▶ Aim of the exercise
Copy everything in the records, character for character, except images.

▶ Available records
==========
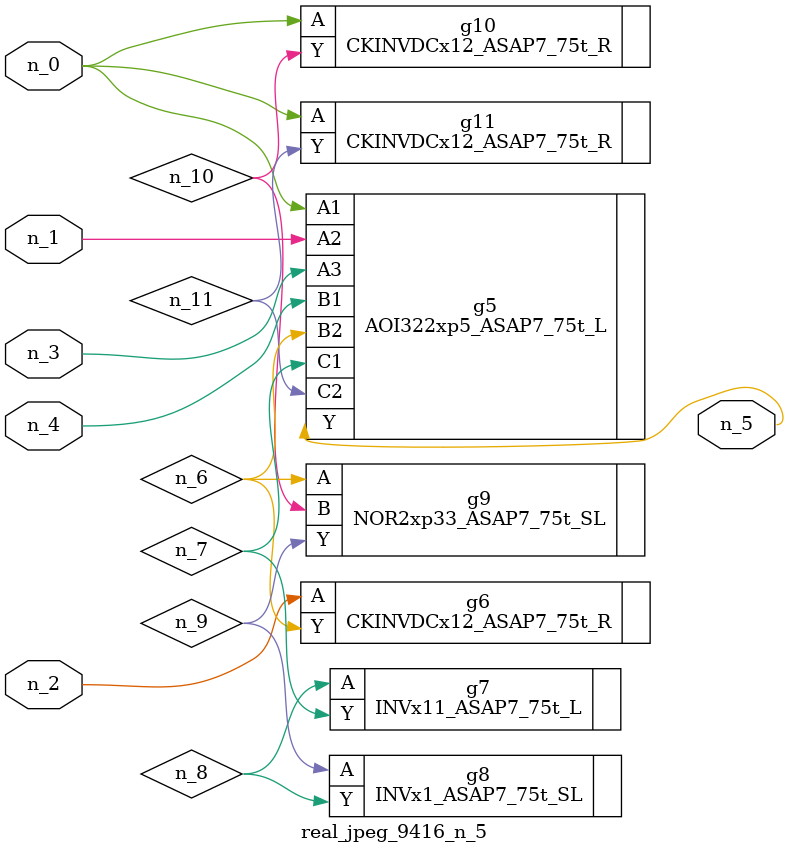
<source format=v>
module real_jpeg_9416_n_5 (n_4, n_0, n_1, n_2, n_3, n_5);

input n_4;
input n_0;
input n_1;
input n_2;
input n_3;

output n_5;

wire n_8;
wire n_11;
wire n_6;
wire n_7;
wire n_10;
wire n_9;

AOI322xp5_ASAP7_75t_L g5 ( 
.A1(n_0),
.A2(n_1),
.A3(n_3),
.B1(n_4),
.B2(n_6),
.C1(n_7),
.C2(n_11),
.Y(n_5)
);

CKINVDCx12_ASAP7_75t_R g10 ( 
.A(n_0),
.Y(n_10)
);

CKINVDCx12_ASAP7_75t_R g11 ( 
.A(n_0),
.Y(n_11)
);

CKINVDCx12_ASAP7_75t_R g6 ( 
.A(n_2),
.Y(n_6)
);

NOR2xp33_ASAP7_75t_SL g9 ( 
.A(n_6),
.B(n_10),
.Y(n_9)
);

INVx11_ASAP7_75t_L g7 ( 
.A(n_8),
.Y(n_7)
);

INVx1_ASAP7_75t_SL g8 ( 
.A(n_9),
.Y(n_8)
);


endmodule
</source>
==========
▶ Output of the exercise
<source format=v>
module real_jpeg_9416_n_5 (n_4, n_0, n_1, n_2, n_3, n_5);

input n_4;
input n_0;
input n_1;
input n_2;
input n_3;

output n_5;

wire n_8;
wire n_11;
wire n_6;
wire n_7;
wire n_10;
wire n_9;

AOI322xp5_ASAP7_75t_L g5 ( 
.A1(n_0),
.A2(n_1),
.A3(n_3),
.B1(n_4),
.B2(n_6),
.C1(n_7),
.C2(n_11),
.Y(n_5)
);

CKINVDCx12_ASAP7_75t_R g10 ( 
.A(n_0),
.Y(n_10)
);

CKINVDCx12_ASAP7_75t_R g11 ( 
.A(n_0),
.Y(n_11)
);

CKINVDCx12_ASAP7_75t_R g6 ( 
.A(n_2),
.Y(n_6)
);

NOR2xp33_ASAP7_75t_SL g9 ( 
.A(n_6),
.B(n_10),
.Y(n_9)
);

INVx11_ASAP7_75t_L g7 ( 
.A(n_8),
.Y(n_7)
);

INVx1_ASAP7_75t_SL g8 ( 
.A(n_9),
.Y(n_8)
);


endmodule
</source>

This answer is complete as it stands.